L’assureur Ethias était, avec une participation de 5%, l’un des grands actionnaires belges du groupe Dexia. Entretemps, la participation d’Ethias a été rachetée par Ethias Finance, la maison mère du groupe, pour satisfaire aux exigences de la Commission européenne. Les autorités fédérales, flamandes et wallonnes possèdent chacune 25% d’Ethias Finance, et donc indirectement aussi d’Ethias.

Lors de la passation de la participation dans Dexia, en juin dernier, un prix de 2,8 euros par action avait été convenu. Ces actions ne valent plus actuellement que 30 cents d’euro en Bourse. D’autre part, Ethias Finance n’a toujours pas payé le prix de passation, parce qu’il manque de fonds.

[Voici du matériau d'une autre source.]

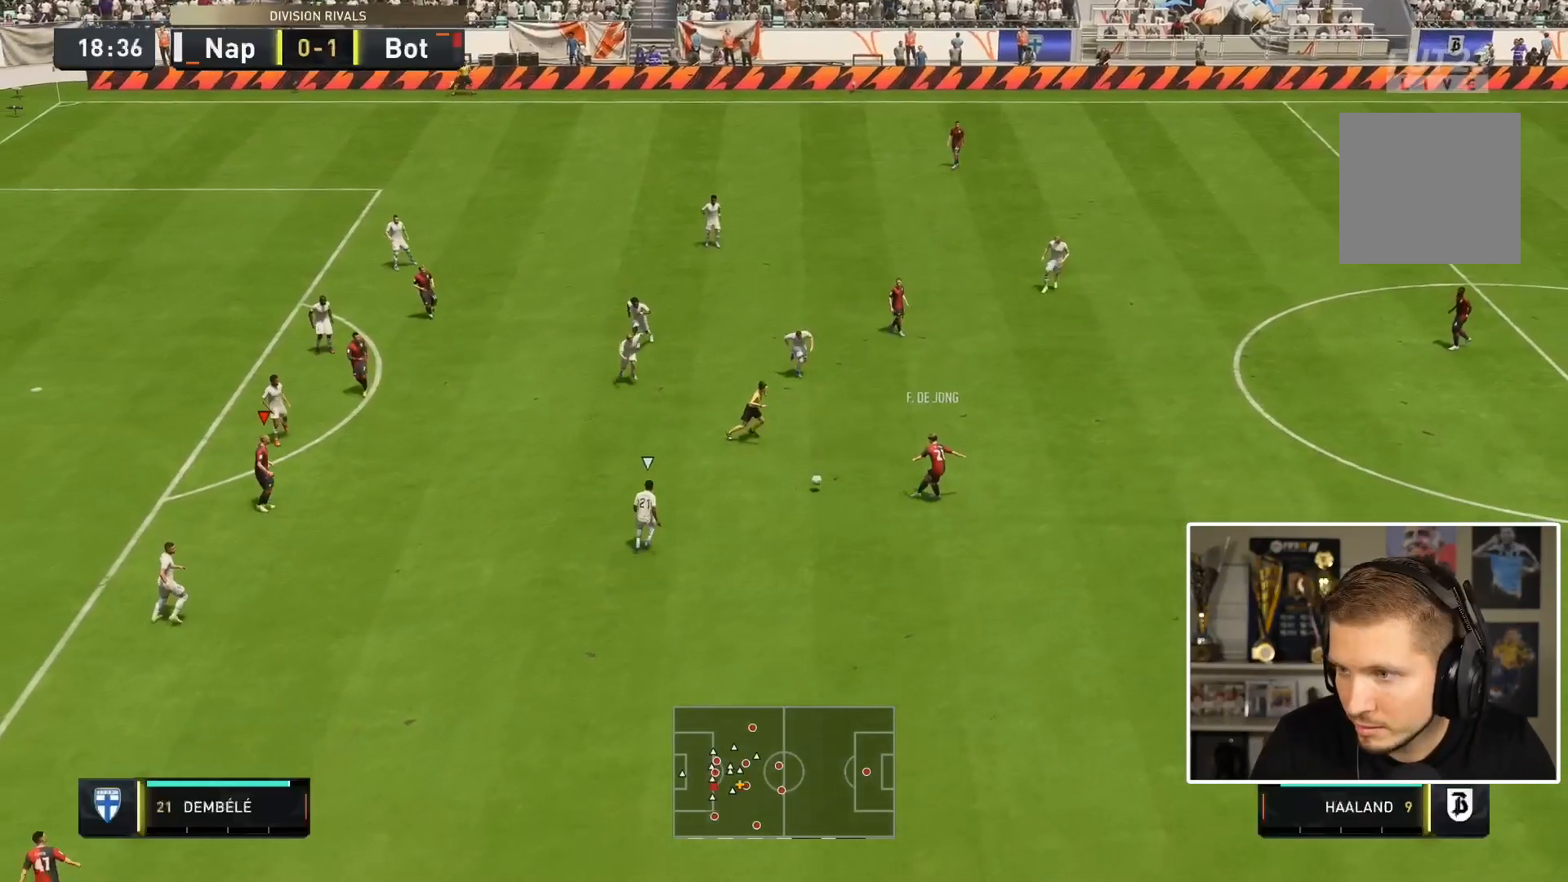
{"buttons": [], "left_stick": "down-left", "right_stick": "center", "events": [[117, "left_stick", "center"], [217, "left_stick", "down-left"]]}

Ethias Finance veut donc lancer d’ici la fin de l’année pour 280 millions d’euros d’émissions obligataires. Dans les conditions actuelles, il n’est cependant pas certain que ce montant sera entièrement atteint. C’est la raison pour laquelle Ethias demande aux autorités fédérales, wallonnes et flamandes d’acheter le solde de l’émission obligataire, dans l’hypothèse où elle ne serait pas entièrement placée sur le marché.

Ethias a aussi encore accordé un prêt de 25 millions d’euros sans gages au Holding Communal. Ce dernier ne peut cependant le rembourser et sera liquidé.

Après le Holding Communal (14,1%) et le holding Arco (13,8%), Ethias (5%) est le troisième grand actionnaire belge de Dexia qui se voit obligé de faire appel au soutien des pouvoirs publics.